* **Problem statement**
The reply should contain every entry exactly as given, with no pictures in it.

* **Working data**
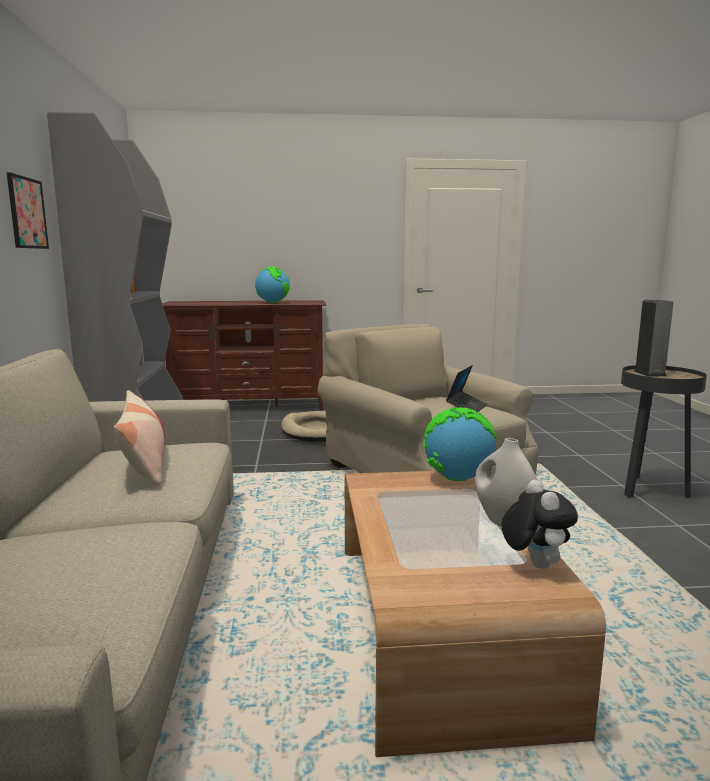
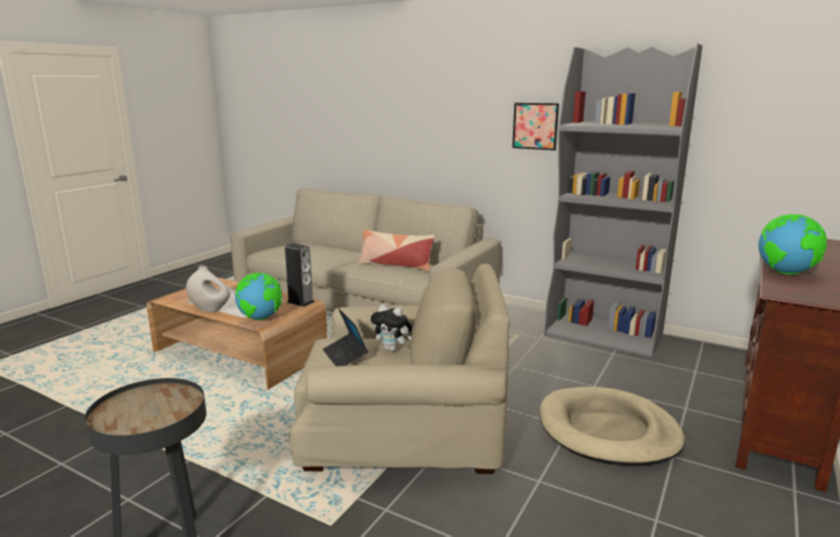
camera: 125 degrees right, 5 degrees up
plush toy [502,480,578,569] -> plush toy moved to [371,304,412,351]
speaker [634,299,674,377] -> speaker moved to [285,243,314,307]

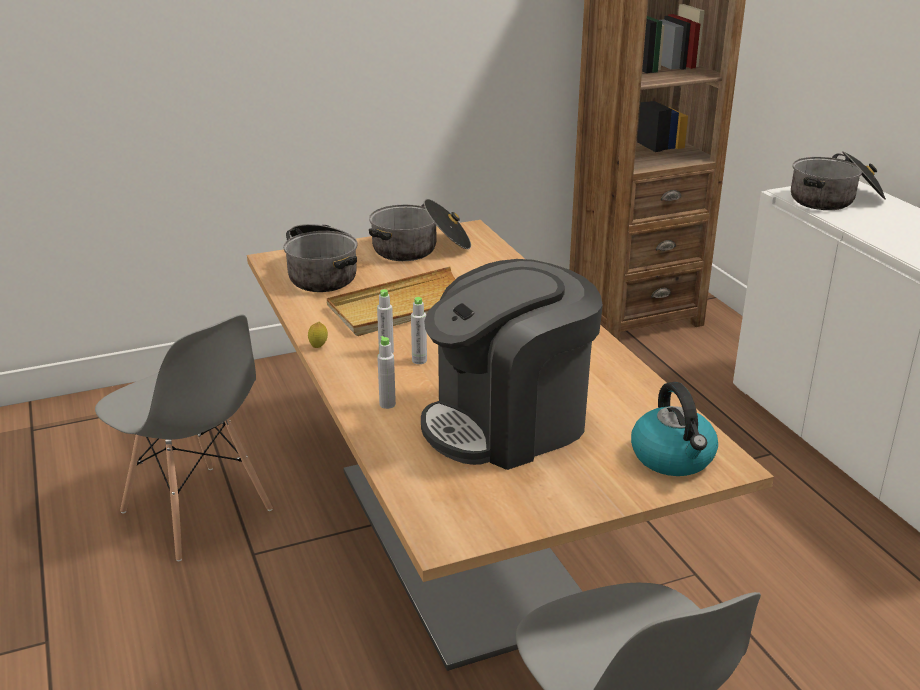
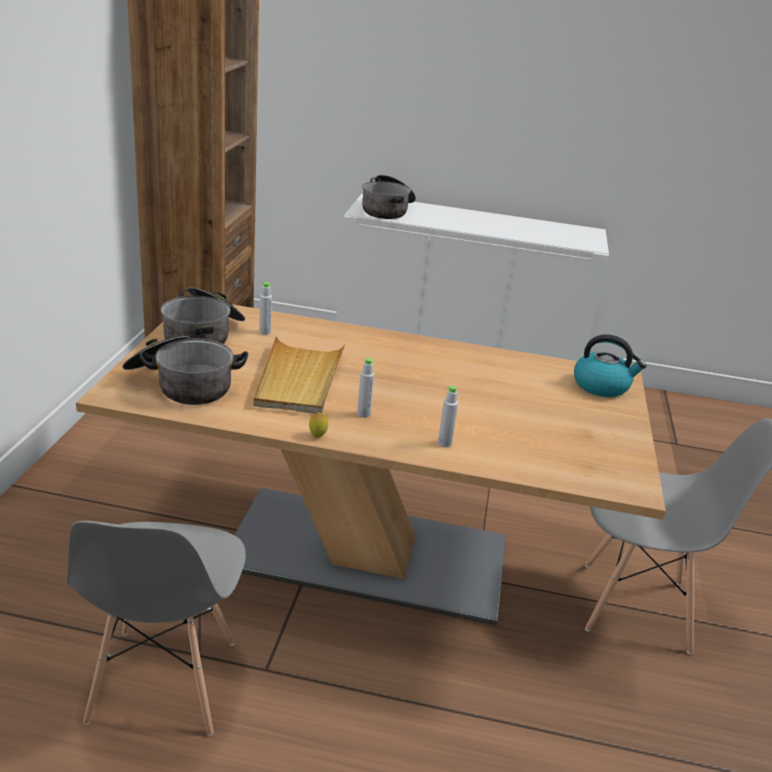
camera: 60 degrees left, 0 degrees up
grey chair [95,314,273,561] -> grey chair turned 105 degrees clockwise [67,521,246,736]
grey bottle [411,297,427,364] -> grey bottle moved to [259,282,272,335]
coffee machine [421,259,603,470] -> none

* **Task result**
camera: 125 degrees right, 5 degrees up
plush toy [502,480,578,569] -> plush toy moved to [371,304,412,351]
speaker [634,299,674,377] -> speaker moved to [285,243,314,307]

camera: 60 degrees left, 0 degrees up
grey chair [95,314,273,561] -> grey chair turned 105 degrees clockwise [67,521,246,736]
grey bottle [411,297,427,364] -> grey bottle moved to [259,282,272,335]
coffee machine [421,259,603,470] -> none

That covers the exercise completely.